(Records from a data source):
>>
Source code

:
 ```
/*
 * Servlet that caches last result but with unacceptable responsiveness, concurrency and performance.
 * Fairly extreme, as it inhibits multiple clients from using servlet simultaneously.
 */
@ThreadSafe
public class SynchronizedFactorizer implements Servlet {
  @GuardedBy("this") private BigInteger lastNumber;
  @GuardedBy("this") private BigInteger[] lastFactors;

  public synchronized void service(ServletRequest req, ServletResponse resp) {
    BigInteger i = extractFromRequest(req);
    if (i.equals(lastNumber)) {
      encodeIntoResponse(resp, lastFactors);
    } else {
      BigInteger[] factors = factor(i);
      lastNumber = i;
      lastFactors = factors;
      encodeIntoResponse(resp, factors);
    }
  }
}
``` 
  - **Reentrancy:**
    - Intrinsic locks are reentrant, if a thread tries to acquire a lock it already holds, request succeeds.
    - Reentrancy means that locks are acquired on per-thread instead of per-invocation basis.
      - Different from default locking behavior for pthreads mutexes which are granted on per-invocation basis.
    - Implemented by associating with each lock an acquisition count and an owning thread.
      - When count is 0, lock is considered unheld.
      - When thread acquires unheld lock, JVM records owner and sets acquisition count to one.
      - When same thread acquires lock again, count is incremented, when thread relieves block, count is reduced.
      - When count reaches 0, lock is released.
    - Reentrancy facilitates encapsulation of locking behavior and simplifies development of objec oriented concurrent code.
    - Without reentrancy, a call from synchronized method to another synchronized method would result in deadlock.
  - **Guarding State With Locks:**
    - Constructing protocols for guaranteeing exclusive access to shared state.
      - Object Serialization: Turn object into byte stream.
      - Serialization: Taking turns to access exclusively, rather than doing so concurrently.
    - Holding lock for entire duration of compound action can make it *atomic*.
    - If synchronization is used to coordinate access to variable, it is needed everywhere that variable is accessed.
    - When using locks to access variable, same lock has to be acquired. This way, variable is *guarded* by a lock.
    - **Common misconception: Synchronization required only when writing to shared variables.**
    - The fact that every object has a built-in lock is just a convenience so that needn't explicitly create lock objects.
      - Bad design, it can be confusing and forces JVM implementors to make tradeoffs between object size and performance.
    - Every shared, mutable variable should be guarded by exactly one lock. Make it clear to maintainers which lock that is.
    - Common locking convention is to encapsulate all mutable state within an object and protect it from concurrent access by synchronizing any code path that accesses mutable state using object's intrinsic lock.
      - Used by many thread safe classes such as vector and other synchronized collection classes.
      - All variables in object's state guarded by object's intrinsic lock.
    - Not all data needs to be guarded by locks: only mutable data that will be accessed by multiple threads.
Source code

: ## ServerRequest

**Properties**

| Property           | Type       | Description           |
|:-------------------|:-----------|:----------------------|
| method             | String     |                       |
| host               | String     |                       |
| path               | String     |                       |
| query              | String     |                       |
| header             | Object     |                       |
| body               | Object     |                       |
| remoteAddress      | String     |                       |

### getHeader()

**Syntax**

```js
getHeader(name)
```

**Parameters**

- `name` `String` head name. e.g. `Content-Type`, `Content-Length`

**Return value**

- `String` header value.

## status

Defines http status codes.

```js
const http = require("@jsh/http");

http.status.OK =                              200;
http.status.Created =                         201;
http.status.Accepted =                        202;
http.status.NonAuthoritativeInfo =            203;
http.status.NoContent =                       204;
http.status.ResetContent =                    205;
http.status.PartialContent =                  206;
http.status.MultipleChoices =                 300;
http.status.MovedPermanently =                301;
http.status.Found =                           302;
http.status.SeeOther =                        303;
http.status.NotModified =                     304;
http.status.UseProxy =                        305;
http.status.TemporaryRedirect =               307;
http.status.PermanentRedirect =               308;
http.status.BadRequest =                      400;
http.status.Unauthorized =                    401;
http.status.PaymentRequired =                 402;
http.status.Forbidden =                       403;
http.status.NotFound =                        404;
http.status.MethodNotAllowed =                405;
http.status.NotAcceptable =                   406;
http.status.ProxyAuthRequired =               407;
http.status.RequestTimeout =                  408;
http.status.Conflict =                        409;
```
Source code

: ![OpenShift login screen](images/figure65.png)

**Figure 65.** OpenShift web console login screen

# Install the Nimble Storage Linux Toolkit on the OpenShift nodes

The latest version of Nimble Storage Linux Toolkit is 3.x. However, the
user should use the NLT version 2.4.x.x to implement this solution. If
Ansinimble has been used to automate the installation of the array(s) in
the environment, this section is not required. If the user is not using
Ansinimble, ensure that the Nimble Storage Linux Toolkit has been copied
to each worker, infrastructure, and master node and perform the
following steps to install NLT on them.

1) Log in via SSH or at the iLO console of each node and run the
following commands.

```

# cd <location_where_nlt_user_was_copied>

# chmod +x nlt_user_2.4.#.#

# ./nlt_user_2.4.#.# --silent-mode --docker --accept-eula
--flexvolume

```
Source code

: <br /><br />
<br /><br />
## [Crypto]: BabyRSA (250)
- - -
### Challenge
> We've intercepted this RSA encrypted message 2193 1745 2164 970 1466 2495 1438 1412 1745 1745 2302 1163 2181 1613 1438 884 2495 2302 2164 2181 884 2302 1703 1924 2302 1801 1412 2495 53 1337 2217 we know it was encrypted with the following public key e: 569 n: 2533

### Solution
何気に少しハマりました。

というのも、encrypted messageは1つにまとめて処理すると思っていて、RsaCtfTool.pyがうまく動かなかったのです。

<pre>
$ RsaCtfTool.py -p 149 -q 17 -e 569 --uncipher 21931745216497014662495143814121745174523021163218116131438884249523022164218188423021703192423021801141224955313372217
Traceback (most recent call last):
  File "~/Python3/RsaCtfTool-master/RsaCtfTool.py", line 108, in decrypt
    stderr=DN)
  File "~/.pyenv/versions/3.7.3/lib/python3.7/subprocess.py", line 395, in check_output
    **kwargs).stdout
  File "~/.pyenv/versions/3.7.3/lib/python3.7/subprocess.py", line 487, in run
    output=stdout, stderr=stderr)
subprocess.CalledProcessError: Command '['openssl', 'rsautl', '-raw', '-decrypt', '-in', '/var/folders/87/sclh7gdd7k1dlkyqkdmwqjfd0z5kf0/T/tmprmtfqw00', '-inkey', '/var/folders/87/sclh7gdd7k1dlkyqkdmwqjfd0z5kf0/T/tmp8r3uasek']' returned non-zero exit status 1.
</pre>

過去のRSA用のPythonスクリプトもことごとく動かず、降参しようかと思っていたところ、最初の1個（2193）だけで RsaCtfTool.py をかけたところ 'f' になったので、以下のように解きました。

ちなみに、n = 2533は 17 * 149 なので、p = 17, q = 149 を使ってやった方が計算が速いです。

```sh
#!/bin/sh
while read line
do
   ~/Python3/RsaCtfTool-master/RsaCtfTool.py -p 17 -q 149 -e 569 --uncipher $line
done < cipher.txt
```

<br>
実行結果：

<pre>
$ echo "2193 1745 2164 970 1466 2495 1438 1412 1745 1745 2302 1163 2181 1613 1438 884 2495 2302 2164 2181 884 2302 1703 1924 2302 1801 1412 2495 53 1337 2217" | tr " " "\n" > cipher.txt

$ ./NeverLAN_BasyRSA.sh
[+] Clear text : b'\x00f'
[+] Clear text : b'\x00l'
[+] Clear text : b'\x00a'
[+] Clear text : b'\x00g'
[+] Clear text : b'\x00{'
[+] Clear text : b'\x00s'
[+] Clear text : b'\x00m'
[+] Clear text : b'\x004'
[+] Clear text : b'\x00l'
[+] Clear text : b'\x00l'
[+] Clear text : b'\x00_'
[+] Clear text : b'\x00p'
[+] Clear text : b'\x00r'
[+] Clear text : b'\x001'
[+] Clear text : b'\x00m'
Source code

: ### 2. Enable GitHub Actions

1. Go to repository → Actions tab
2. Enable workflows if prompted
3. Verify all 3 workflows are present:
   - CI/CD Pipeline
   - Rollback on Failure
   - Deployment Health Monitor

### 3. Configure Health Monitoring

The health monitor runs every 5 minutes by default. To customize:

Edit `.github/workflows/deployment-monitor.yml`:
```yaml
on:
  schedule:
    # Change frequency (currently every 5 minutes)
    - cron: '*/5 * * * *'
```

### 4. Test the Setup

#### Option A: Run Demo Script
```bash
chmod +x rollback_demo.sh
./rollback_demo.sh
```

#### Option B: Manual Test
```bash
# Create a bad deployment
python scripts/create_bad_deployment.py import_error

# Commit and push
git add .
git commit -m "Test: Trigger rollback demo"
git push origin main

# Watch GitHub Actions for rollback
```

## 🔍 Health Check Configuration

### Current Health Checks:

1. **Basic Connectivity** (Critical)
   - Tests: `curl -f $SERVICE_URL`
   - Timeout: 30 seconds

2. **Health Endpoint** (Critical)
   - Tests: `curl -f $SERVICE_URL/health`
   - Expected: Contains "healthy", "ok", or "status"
<<
(Task statement): Your answer should consist of the lines above that hold the word "Serialization".

(Answer box):
      - Object Serialization: Turn object into byte stream.
      - Serialization: Taking turns to access exclusively, rather than doing so concurrently.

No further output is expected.